Arrêt du Conseil d’Etat : la résurgence d’une guerre larvée ?
La rémunération pour copie privée, lorsqu’elle fut instituée en 1985, ne savait probablement pas à quel point elle était visionnaire. Aurait-elle pu imaginer l’extraordinaire prolifération des équipements qui allait se produire au cours du quart de siècle suivant, et qui allait bouleverser fondamentalement les conditions de la consommation culturelle ? Une ère allait, pour une grande part, se clore, celle de la consommation collective, et donc facilement contrôlable, des oeuvres de l’esprit, au profit d’une consultation individuelle, autonome, « à la demande », de tous les répertoires. On n’ allait plus devoir franchir un seuil, acquérir un original ou une copie, on allait pouvoir, tout simplement, se la confectionner soi-même, discrètement, voire clandestinement, et en faire usage à son gré.

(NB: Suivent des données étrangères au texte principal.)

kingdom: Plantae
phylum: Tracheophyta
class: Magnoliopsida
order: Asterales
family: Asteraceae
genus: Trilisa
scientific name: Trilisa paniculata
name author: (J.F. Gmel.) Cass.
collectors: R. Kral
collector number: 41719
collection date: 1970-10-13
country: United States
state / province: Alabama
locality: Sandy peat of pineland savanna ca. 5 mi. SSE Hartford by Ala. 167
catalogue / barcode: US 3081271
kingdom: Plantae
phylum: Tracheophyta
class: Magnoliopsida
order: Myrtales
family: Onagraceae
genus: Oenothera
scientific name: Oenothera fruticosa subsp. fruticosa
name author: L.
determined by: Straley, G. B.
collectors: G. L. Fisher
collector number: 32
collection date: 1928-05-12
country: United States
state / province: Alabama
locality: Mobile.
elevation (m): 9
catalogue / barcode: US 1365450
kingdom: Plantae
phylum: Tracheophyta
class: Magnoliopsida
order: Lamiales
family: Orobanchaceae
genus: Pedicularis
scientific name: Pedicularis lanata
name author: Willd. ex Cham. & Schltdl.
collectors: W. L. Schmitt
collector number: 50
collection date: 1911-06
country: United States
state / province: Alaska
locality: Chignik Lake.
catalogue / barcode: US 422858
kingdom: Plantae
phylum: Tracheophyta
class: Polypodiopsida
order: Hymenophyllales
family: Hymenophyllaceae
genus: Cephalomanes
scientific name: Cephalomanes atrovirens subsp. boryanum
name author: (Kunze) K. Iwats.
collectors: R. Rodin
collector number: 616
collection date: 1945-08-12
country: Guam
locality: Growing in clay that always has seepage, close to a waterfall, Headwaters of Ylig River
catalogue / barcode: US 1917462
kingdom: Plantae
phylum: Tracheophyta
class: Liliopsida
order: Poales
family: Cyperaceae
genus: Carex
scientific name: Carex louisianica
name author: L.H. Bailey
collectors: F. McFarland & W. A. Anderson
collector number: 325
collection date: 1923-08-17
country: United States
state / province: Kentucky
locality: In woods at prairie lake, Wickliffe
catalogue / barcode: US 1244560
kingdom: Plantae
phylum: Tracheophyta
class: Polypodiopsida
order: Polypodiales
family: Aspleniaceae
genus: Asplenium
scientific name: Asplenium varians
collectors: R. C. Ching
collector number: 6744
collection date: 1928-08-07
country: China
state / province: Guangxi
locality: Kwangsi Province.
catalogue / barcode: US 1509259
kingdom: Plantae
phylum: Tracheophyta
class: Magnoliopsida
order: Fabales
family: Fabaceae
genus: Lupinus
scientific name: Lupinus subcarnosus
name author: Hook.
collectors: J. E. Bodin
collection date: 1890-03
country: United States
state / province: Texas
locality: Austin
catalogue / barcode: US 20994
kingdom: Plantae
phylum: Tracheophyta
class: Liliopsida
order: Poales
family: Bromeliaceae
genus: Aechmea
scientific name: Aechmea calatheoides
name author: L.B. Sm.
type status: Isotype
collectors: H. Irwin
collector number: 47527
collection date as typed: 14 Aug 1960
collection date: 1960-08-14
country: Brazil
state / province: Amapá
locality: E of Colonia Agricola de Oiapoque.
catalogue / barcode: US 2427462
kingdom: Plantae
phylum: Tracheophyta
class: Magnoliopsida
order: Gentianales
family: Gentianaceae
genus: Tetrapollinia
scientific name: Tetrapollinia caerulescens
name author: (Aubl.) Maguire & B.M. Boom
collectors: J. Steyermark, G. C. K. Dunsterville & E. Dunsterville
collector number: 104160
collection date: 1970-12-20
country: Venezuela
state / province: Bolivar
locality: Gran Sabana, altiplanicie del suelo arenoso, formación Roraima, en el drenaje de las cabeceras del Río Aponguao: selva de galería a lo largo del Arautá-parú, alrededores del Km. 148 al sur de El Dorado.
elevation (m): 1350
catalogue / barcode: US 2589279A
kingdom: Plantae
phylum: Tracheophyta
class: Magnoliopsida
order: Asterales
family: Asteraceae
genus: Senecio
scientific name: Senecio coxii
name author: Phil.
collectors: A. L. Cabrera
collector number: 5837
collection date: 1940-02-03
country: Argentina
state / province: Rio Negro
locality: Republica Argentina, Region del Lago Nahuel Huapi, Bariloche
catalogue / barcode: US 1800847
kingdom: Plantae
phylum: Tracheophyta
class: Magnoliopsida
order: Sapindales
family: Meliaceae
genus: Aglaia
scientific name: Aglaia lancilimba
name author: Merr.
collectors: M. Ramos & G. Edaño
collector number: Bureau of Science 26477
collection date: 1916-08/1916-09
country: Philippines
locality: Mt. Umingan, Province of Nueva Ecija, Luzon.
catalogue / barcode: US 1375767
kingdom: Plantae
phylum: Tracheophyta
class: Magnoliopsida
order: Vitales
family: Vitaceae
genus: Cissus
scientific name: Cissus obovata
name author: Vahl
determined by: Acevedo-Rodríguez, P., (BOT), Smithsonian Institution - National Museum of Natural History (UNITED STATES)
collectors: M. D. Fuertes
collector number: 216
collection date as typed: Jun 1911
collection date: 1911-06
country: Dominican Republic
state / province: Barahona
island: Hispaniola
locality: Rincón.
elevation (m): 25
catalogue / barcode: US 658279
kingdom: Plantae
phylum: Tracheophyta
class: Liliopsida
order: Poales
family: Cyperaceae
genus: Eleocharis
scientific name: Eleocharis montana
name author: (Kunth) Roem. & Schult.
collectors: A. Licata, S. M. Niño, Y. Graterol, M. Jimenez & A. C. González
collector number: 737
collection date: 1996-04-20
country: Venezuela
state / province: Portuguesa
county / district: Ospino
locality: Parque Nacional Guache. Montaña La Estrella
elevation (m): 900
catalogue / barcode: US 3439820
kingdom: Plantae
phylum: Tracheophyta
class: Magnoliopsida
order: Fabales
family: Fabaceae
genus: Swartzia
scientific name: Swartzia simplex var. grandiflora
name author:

Dans un premier temps, on a fait comme si de rien n’était. Jusqu’au moment où les sociétés d’auteurs s’en sont émues. Qui se rappelle encore de la partie de bras de fer que cela produisit entre les ayant-droits et les pouvoirs publics qui, dans un premier temps, estimèrent qu’à des comportements nouveaux devait répondre un renversement complet du système. N’était-ce pas le moment d’étatiser la perception ? Les sociétés qui y étaient affectées n’étaient –elles pas rendues obsolètes par une révolution technologique que seul l’Etat serait en mesure de contrôler ? Les débats furent passionnés, et aboutirent à un compromis : certes, les sociétés d’auteurs continueraient à récolter les droits, mais elles devraient réserver une part de ces recettes à encourager la création, ce qui présupposait que l’Etat avait l’intention généreuse de répercuter partiellement vers les auteurs dans leur ensemble les revenus de certains d’entre eux.
On se trouvait devant l’hypothèse intéressante de la délégation de l’aide à la création aux collectivités d’auteurs elles-mêmes. Et la mise en pratique s’avéra bientôt concluante. Toutes les sociétés mirent sur pied un mécanisme à leur convenance , veillant chaque fois à ce que la jeune création se trouve dotée de structures d’accueil adaptées à leur secteur.
Il ne faudrait pas aujourd’hui que la philosophie même de tout cet édifice se trouve remise en question. Le ministère de la culture a toujours jugé légitime qu’il fallait que les nouveaux supports n’érodent pas les revenus des artistes. La distinction que l’on essaie à présent d’introduire entre usage professionnel et privé est évidemment plus que jamais spécieuse. La consommation culturelle s’est aujourd’hui introduite sur les lieux de travail : musique permettant de s’isoler et de se concentrer davantage, nouveaux formats fictionnels qui permettent une rapide détente, jeux vidéos furtifs…
On ne peut voir dans cet arrêt du Conseil d’Etat qu’un aspect d’une vieille bataille larvée menée contre le droit d’auteur, éternelle pierre d’achoppement de tous ceux qui voudraient que le copyright l’emporte, sur lequel règneraient les mêmes groupes que ceux qui fabriquent le matériel. Si une instance doit s’élever contre cette menace, c’est ce même ministère de la culture qui, jadis, avec les meilleures intentions du monde, voulait se charger lui-même de la rémunération des auteurs. Le voilà une fois de plus dans son rôle d’arbitre : c’est à lui de défendre les créateurs, qui sont des citoyens, contre les appétits du marché et de l’industrie, à ne pas faire d’eux des victimes supplémentaires du monde déshumanisé qui nous menace.